> _WHAT TO PRODUCE_: As the answer, give every line of the records that includes the word "lymph".

====

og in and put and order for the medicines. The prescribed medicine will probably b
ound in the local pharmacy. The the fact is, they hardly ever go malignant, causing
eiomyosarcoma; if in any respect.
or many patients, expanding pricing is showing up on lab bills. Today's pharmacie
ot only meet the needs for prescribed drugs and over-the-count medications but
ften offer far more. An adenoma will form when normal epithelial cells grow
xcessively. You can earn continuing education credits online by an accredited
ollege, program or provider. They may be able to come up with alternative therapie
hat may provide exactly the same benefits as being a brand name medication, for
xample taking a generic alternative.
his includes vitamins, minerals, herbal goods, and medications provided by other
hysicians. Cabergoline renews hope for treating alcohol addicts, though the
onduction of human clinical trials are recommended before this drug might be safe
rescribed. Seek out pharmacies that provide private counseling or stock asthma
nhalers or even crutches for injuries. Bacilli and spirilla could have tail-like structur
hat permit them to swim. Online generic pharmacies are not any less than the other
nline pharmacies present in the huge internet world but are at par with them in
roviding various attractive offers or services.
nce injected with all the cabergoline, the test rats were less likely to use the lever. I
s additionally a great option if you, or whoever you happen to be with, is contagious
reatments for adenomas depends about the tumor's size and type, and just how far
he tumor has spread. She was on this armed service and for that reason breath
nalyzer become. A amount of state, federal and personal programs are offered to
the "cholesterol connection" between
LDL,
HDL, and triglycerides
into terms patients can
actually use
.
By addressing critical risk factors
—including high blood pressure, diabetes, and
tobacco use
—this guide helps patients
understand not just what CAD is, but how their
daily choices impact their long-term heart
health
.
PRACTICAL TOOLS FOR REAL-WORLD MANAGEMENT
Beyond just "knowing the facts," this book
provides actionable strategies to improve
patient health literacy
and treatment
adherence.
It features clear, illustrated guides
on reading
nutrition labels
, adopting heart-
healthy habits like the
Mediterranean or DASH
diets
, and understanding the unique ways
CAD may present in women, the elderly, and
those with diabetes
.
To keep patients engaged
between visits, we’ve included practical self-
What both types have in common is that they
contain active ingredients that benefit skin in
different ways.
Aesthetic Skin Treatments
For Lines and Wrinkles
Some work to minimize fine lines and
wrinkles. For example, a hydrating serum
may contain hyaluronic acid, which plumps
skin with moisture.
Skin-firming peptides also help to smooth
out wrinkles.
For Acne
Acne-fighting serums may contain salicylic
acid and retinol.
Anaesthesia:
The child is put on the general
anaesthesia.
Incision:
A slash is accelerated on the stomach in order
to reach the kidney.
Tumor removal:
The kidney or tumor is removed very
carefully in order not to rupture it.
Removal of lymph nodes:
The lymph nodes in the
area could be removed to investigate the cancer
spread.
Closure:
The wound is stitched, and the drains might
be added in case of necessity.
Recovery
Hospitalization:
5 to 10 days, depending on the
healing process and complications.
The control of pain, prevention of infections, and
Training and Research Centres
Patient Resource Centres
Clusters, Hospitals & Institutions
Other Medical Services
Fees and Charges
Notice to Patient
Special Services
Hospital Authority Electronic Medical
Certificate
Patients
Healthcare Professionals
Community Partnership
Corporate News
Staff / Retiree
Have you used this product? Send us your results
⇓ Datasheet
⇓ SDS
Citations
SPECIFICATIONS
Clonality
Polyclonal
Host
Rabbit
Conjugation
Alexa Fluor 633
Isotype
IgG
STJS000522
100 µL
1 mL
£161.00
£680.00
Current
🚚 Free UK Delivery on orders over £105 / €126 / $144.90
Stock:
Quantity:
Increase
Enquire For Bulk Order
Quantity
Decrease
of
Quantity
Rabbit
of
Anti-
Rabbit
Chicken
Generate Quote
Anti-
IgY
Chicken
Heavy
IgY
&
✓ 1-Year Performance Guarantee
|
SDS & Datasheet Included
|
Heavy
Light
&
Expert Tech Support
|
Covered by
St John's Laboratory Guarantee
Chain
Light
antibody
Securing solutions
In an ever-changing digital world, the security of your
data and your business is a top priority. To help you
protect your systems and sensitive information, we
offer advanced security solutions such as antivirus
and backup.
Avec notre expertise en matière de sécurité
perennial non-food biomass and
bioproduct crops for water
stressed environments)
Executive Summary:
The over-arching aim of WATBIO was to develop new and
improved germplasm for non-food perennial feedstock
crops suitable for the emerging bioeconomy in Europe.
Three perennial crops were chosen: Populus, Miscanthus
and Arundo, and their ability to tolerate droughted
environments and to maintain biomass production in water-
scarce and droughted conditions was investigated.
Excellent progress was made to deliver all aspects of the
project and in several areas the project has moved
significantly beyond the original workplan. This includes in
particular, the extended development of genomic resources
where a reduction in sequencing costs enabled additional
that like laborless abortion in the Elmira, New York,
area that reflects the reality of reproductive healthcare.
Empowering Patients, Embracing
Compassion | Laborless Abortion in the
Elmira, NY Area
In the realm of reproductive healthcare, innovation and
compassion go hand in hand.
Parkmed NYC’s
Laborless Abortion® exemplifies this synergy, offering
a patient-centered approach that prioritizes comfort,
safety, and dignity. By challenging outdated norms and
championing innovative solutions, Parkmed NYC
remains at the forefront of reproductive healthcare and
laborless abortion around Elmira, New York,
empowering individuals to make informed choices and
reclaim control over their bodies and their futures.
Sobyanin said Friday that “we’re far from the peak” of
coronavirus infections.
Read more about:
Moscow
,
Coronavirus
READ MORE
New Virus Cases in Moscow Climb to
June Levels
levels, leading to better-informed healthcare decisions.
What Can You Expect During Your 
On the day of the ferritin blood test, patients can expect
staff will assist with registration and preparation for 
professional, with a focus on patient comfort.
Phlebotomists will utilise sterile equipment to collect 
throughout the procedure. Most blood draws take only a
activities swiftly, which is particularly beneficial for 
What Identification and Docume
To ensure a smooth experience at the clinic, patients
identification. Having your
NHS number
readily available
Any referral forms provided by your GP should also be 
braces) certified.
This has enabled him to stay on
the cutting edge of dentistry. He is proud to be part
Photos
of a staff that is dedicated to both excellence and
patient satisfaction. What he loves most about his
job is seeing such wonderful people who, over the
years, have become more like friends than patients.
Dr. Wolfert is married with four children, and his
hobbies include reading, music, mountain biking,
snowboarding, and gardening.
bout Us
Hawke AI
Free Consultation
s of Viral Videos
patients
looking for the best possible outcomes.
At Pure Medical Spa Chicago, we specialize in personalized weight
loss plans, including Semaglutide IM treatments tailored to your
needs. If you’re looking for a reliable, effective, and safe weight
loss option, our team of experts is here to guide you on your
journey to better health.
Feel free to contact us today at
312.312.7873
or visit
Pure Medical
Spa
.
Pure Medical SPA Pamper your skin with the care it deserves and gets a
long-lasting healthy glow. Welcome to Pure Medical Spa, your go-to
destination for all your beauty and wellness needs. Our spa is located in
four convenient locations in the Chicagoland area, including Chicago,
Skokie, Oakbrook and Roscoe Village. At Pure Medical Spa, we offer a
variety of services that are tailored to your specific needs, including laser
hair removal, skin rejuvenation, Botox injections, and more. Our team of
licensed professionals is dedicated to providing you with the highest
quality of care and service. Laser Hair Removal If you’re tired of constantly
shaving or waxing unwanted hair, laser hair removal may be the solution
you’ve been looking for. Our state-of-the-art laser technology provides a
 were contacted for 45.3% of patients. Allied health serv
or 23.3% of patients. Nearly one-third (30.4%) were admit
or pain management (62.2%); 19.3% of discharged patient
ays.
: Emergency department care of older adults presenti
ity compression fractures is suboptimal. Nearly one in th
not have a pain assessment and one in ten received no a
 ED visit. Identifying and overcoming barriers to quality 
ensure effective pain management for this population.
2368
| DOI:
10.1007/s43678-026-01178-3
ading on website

====

> _ANSWER SPACE_:
Removal of lymph nodes:
The lymph nodes in the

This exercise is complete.